Maʿlesh
A traveler bumps into a Cairene in a market and starts to apologize. Before the apology can complete itself, the Cairene has waved it away with a single word. Maʿlesh. The traveler tries later to translate the word into English and finds that he cannot. On the word that absorbs everything.
The single Arabic word that English needs five or six phrases to translate. On what one small word reveals about the social architecture of Arab life.
A traveler walking through the Khan al-Khalili market on a Friday afternoon in Cairo accidentally bumps into a Cairene who has stopped suddenly to look at a brass lamp displayed in a stall. The traveler begins to apologize in halting Arabic — ana āsif, afwan, the polite forms the textbook had supplied — but before the apology can complete itself, the Cairene has already waved it away with a single word, spoken softly, almost warmly. Maʿlesh. He smiles, lifts his hand in a small open-palmed gesture, and turns back to the lamp.
The traveler walks on. Some hours later, sitting at a café with an Egyptian friend, he tries to describe the encounter. He said something. I am not sure how to translate it. It was like — it was something close to "no problem," but warmer than that. It also kind of meant "don't worry about it." And maybe also "it is nothing." And maybe, on top of all that, "you do not even need to apologize."

Your tasks
1. Answer these questions using the text about maʿlesh:
(a) In which market, and on what day, does the traveler bump into the Cairene?
(b) What had the Cairene stopped to look at?
(c) Whom does the traveler describe the encounter to later, and where?
2. Recast the paragraph of the text about maʿlesh that begins "A traveler walking through the Khan al-Khalili market" as a short list of its main facts.

Listed records
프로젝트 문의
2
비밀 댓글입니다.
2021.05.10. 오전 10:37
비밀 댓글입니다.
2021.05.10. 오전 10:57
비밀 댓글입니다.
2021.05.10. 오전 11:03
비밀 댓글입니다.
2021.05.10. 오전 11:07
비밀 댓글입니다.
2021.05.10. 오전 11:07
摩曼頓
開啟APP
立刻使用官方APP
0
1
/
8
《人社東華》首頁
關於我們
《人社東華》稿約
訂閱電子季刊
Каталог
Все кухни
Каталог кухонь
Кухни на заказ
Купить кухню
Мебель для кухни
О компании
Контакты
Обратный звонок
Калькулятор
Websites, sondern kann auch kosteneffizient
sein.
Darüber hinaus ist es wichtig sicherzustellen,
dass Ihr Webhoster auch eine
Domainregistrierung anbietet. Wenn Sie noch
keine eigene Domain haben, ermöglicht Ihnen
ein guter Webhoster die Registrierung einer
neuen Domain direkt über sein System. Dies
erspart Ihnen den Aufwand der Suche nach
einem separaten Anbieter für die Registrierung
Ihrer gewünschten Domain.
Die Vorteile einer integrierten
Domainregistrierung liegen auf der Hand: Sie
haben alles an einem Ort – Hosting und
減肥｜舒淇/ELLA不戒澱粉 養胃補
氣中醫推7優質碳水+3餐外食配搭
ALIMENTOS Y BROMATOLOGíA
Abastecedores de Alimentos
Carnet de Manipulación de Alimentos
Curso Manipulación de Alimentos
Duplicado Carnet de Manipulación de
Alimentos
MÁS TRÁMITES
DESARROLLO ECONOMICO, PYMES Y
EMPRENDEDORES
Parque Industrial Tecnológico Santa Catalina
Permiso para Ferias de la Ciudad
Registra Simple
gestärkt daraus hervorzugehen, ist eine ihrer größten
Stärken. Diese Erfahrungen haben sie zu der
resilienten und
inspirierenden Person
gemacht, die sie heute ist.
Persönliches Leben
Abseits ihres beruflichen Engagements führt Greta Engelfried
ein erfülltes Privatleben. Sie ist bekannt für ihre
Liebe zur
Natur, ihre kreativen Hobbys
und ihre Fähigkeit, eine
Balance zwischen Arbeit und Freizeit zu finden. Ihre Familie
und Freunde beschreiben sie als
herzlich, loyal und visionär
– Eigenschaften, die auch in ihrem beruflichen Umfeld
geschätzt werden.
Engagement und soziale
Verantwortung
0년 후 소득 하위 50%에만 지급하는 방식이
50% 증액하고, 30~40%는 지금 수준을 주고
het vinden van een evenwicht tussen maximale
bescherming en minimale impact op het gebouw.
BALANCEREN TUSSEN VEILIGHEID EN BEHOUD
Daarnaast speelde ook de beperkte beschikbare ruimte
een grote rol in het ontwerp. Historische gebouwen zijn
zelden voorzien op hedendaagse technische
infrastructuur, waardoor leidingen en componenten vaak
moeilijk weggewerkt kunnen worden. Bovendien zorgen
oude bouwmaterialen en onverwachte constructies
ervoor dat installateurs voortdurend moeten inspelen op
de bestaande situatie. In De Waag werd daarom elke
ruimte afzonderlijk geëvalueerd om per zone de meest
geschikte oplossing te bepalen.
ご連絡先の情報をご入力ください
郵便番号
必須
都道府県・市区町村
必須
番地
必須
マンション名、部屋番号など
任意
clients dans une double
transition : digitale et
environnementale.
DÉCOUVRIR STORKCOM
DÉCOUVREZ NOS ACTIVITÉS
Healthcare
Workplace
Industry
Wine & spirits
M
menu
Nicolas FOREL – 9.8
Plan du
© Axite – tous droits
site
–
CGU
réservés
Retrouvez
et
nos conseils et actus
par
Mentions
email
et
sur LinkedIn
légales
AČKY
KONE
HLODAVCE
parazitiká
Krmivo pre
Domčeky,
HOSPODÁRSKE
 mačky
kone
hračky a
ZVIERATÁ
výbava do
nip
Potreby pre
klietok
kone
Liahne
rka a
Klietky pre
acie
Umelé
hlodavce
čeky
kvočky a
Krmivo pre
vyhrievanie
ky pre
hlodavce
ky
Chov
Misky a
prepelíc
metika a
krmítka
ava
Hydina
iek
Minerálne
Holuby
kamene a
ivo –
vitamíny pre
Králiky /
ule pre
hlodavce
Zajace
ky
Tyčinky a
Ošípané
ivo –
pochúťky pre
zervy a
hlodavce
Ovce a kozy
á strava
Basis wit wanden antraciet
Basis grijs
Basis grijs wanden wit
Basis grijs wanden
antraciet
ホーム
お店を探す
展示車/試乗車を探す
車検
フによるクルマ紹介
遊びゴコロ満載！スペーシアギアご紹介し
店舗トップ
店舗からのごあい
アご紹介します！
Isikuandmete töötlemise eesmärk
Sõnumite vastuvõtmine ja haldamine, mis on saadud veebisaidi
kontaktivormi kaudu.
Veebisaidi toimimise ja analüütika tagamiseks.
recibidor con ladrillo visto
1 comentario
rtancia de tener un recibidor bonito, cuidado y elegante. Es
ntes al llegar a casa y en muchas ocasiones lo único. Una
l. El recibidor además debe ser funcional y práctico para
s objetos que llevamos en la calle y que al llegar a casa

Answers by task
1.
(a) The Khan al-Khalili market in Cairo, on a Friday afternoon.
(b) A brass lamp displayed in a stall.
(c) An Egyptian friend, at a café.

2.
- On a Friday afternoon in Cairo's Khan al-Khalili market, a traveler accidentally bumps into a Cairene who has stopped suddenly to look at a brass lamp in a stall.
- The traveler starts to apologize in halting Arabic, using textbook phrases such as ana āsif and afwan.
- Before he can finish, the Cairene waves the apology away with one softly spoken word: maʿlesh.
- The Cairene smiles, makes a small open-palmed gesture, and turns back to the lamp.